Researchers propose ROMA, a new hardware accelerator for running large language models on edge devices using QLoRA. The system uses ROM storage for quantized base models and SRAM for LoRA weights, achieving over 20,000 tokens/s generation speed without external memory.
Researchers developed a runtime-reconfigurable bitwise systolic array architecture for multi-precision quantized neural networks on FPGA hardware accelerators. The system achieves 1.3-3.6x speedup on mixed-precision models while supporting higher clock frequencies up to 250MHz, addressing the trade-off between hardware efficiency and inference accuracy.
MachinaCheck represents a significant advancement in AI-driven manufacturing optimization by deploying a multi-agent system on AMD's MI300X GPU architecture to assess CNC manufacturability. This development demonstrates how specialized AI infrastructure enables complex industrial problem-solving while highlighting the growing intersection between high-performance computing hardware and practical enterprise applications.
Researchers introduce AscendOptimizer, an AI agent that optimizes operators for Huawei's Ascend NPUs through evolutionary search and experience-based learning. The system achieved 1.19x geometric-mean speedup over baselines on 127 real operators, with nearly 50% outperforming reference implementations.
Researchers introduce EvoKernel, a self-evolving AI framework that addresses the 'Data Wall' problem in deploying Large Language Models for kernel synthesis on data-scarce hardware platforms like NPUs. The system uses memory-based reinforcement learning to improve correctness from 11% to 83% and achieves 3.60x speedup through iterative refinement.

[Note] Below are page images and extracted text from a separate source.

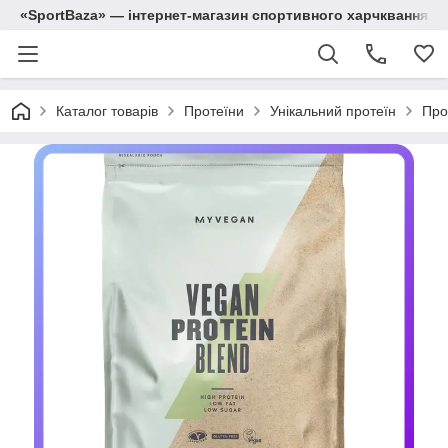
«SportBaza» — інтернет-магазин спортивного харчквання
Каталог товарів
Протеїни
Унікальний протеїн
Про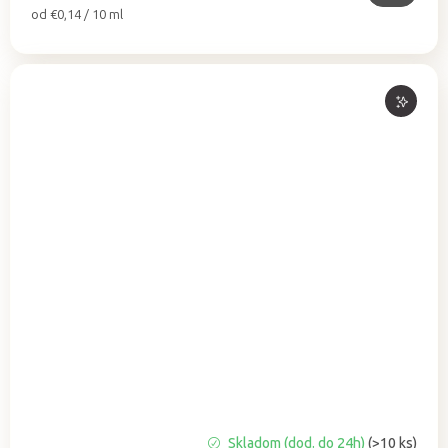
Jednotková
od €0,14 / 10 ml
cena:
Priemerné
Skladom (dod. do 24h)
(>10 ks)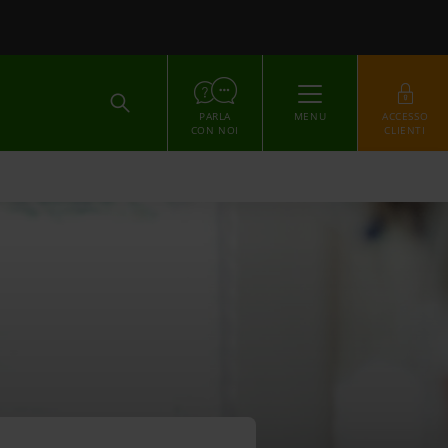
ACCEDI
PARLA
MENU
ACCESSO
CON NOI
CLIENTI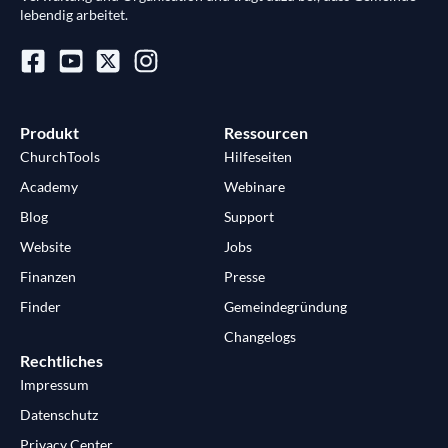
lebendig arbeitet.
Produkt
Ressourcen
ChurchTools
Hilfeseiten
Academy
Webinare
Blog
Support
Website
Jobs
Finanzen
Presse
Finder
Gemeindegründung
Changelogs
Rechtliches
Impressum
Datenschutz
Privacy Center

Researchers propose BiKA, a new ultra-lightweight neural network accelerator inspired by Kolmogorov-Arnold Networks that uses binary thresholds instead of complex computations. The FPGA prototype demonstrates 27-51% reduction in hardware resource usage compared to existing binarized and quantized neural network accelerators while maintaining competitive accuracy.
The article discusses accelerating Large Language Model (LLM) inference using Text Generation Inference (TGI) on Intel Gaudi hardware. This represents a technical advancement in AI infrastructure optimization for improved performance and efficiency in LLM deployment.
Intel has released optimization techniques for running Stable Diffusion AI models on CPUs using NNCF (Neural Network Compression Framework) and Hugging Face Optimum. These optimizations aim to improve performance and reduce computational requirements for AI image generation on Intel hardware without requiring expensive GPUs.
Intel has partnered with Hugging Face to democratize machine learning hardware acceleration, making AI model deployment more accessible across different hardware platforms. This collaboration aims to optimize AI workloads on Intel hardware while leveraging Hugging Face's extensive model ecosystem.
Researchers demonstrate successful adaptation of AI-accelerated computational fluid dynamics (CFD) simulations to Graphcore's IPU platform, achieving up to 34% speedup through optimized data pipeline management. The study shows strong scalability from 2 to 16 IPUs, increasing throughput from 560.8 to 2805.8 samples per second, validating IPUs as viable accelerators for AI-enhanced scientific computing workloads.
The article discusses methods for accelerating PyTorch distributed fine-tuning using Intel's hardware and software technologies. It focuses on optimizations for training deep learning models more efficiently on Intel infrastructure.
The article appears to be about optimizing PyTorch Transformers performance using Intel Sapphire Rapids processors, but the article body content is missing from the provided text.